As a loving parent, you want the best for your child. You also want to know they’re reaching the typical developmental milestones for their age group. But how can you tell what’s ‘normal’?
When it comes to speech and language development, many parents wonder what to look out for that could indicate if there’s a problem. Every child is different and the rate of their progress can fluctuate at different ages. While this is the case, there are several warning signs that could signify a speech or language problem.
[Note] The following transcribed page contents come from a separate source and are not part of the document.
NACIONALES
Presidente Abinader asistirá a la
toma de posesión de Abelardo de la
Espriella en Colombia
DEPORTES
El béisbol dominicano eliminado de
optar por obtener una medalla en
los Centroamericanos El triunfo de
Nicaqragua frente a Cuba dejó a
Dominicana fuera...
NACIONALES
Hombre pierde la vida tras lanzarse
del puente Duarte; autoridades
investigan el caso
Children can have difficulty with speech itself, understanding language, the expression of language, or a combination of all three.
These are some of the age-related warning sign markers to familiarize yourself with:
At 6 months: child doesn’t laugh and squeal, or look toward new sounds.
At 9 months: child has limited or no babbling and does not indicate when happy or upset.
At 12 months: child doesn’t point to objects or use gestures, such as waving or shaking their head.
At 15 months: child has used their first word and does not respond to "no" and "bye-bye”.
At 18 months: child doesn’t use at least 6-10 words consistently and doesn’t hear well or discriminate between sounds.
At 20 months: child doesn’t use at least 6 consonant sounds and doesn’t follow simple directions.
At 24 months: child has a vocabulary of fewer than 50 words and has decreased interest in social interactions.
At 36 months: strangers have difficulty understanding what the child is saying and the child doesn’t use simple sentences.
In terms of a child’s understanding and expression of language, these are the developmental markers they should be demonstrating at the following ages:
The child can understand familiar vocabulary.
They can look at a book and when asked, they can identify animals, foods and toys. For example, they could point to the correct animal in a book illustration when asked to do so.
They can follow a simple instruction, such as, “Go get your shoes”.
3 years old
They have a word for almost everything.
They can request things with three-word sentences, such as asking for crackers or juice.
They can follow a simple two-step instruction, such as, “Go get your shoes and bring them here”.
5 years old
The child’s speech is understood by others most of the time.
They can follow a two-step instruction relating to items that are not in the same room, such as: “Go brush your teeth, then get your shoes on”.
If, by the age of 6, a child is still having difficulty with pronouncing the ‘R’ sound, this will need speech and language therapy support to correct it. For example, pronouncing the R sound as a W, saying things like ‘wabbit’ instead of ‘rabbit’ and ‘Wyan’ instead of ‘Ryan’. Or saying an ‘aw’ sound, for example pronouncing the word ‘car’ as ‘caw’.